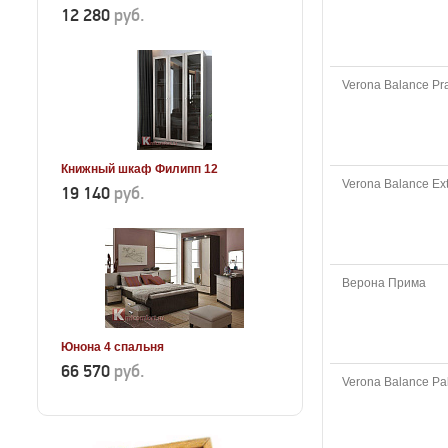
12 280
руб.
Verona Balance Pra
Книжный шкаф Филипп 12
Verona Balance Ex
19 140
руб.
Верона Прима
Юнона 4 спальня
66 570
руб.
Verona Balance P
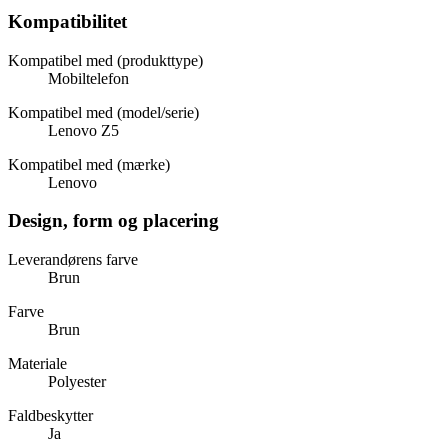
Kompatibilitet
Kompatibel med (produkttype)
Mobiltelefon
Kompatibel med (model/serie)
Lenovo Z5
Kompatibel med (mærke)
Lenovo
Design, form og placering
Leverandørens farve
Brun
Farve
Brun
Materiale
Polyester
Faldbeskytter
Ja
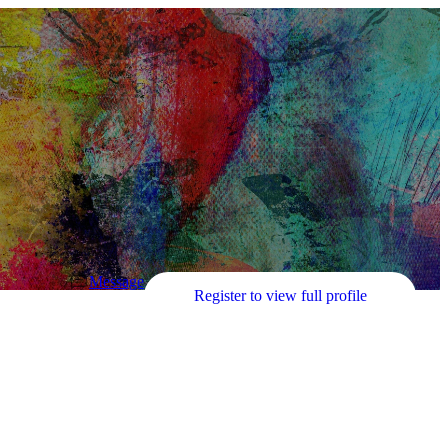
Message
Register to view full profile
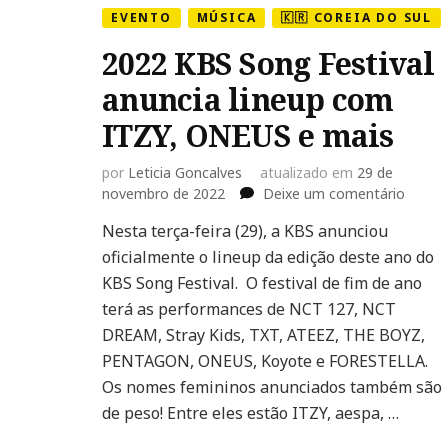
EVENTO
MÚSICA
🇰🇷 COREIA DO SUL
2022 KBS Song Festival
anuncia lineup com
ITZY, ONEUS e mais
por
Leticia Goncalves
atualizado em
29 de
em
novembro de 2022
Deixe um comentário
2022
Nesta terça-feira (29), a KBS anunciou
KBS
oficialmente o lineup da edição deste ano do
Song
Festiva
KBS Song Festival. O festival de fim de ano
anunci
terá as performances de NCT 127, NCT
lineup
DREAM, Stray Kids, TXT, ATEEZ, THE BOYZ,
com
PENTAGON, ONEUS, Koyote e FORESTELLA.
ITZY,
ONEU
Os nomes femininos anunciados também são
e
de peso! Entre eles estão ITZY, aespa, …
mais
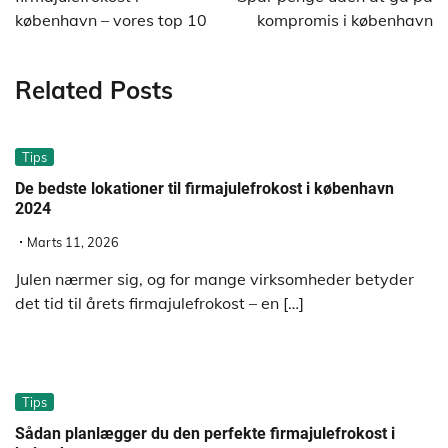
københavn – vores top 10
kompromis i københavn
Related Posts
Tips
De bedste lokationer til firmajulefrokost i københavn
2024
Marts 11, 2026
Julen nærmer sig, og for mange virksomheder betyder
det tid til årets firmajulefrokost – en […]
Tips
Sådan planlægger du den perfekte firmajulefrokost i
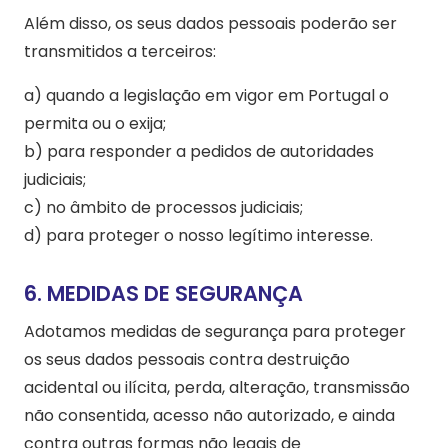
Além disso, os seus dados pessoais poderão ser
transmitidos a terceiros:
a) quando a legislação em vigor em Portugal o
permita ou o exija;
b) para responder a pedidos de autoridades
judiciais;
c) no âmbito de processos judiciais;
d) para proteger o nosso legítimo interesse.
6. MEDIDAS DE SEGURANÇA
Adotamos medidas de segurança para proteger
os seus dados pessoais contra destruição
acidental ou ilícita, perda, alteração, transmissão
não consentida, acesso não autorizado, e ainda
contra outras formas não legais de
= = = = = = =
**Problem description:** Every entry belongs in the answer exactly as written, but no picture does.

**Your response:**
12 280
руб.
Verona Balance Pra
Книжный шкаф Филипп 12
Verona Balance Ex
19 140
руб.
Верона Прима
Юнона 4 спальня
66 570
руб.
Verona Balance P
Kompatibilitet
Kompatibel med (produkttype)
Mobiltelefon
Kompatibel med (model/serie)
Lenovo Z5
Kompatibel med (mærke)
Lenovo
Design, form og placering
Leverandørens farve
Brun
Farve
Brun
Materiale
Polyester
Faldbeskytter
Ja
Message
Register to view full profile
EVENTO
MÚSICA
🇰🇷 COREIA DO SUL
2022 KBS Song Festival
anuncia lineup com
ITZY, ONEUS e mais
por
Leticia Goncalves
atualizado em
29 de
em
novembro de 2022
Deixe um comentário
2022
Nesta terça-feira (29), a KBS anunciou
KBS
oficialmente o lineup da edição deste ano do
Song
Festiva
KBS Song Festival. O festival de fim de ano
anunci
terá as performances de NCT 127, NCT
lineup
DREAM, Stray Kids, TXT, ATEEZ, THE BOYZ,
com
PENTAGON, ONEUS, Koyote e FORESTELLA.
ITZY,
ONEU
Os nomes femininos anunciados também são
e
de peso! Entre eles estão ITZY, aespa, …
mais
københavn – vores top 10
kompromis i københavn
Related Posts
Tips
De bedste lokationer til firmajulefrokost i københavn
2024
Marts 11, 2026
Julen nærmer sig, og for mange virksomheder betyder
det tid til årets firmajulefrokost – en […]
Tips
Sådan planlægger du den perfekte firmajulefrokost i
Além disso, os seus dados pessoais poderão ser
transmitidos a terceiros:
a) quando a legislação em vigor em Portugal o
permita ou o exija;
b) para responder a pedidos de autoridades
judiciais;
c) no âmbito de processos judiciais;
d) para proteger o nosso legítimo interesse.
6. MEDIDAS DE SEGURANÇA
Adotamos medidas de segurança para proteger
os seus dados pessoais contra destruição
acidental ou ilícita, perda, alteração, transmissão
não consentida, acesso não autorizado, e ainda
contra outras formas não legais de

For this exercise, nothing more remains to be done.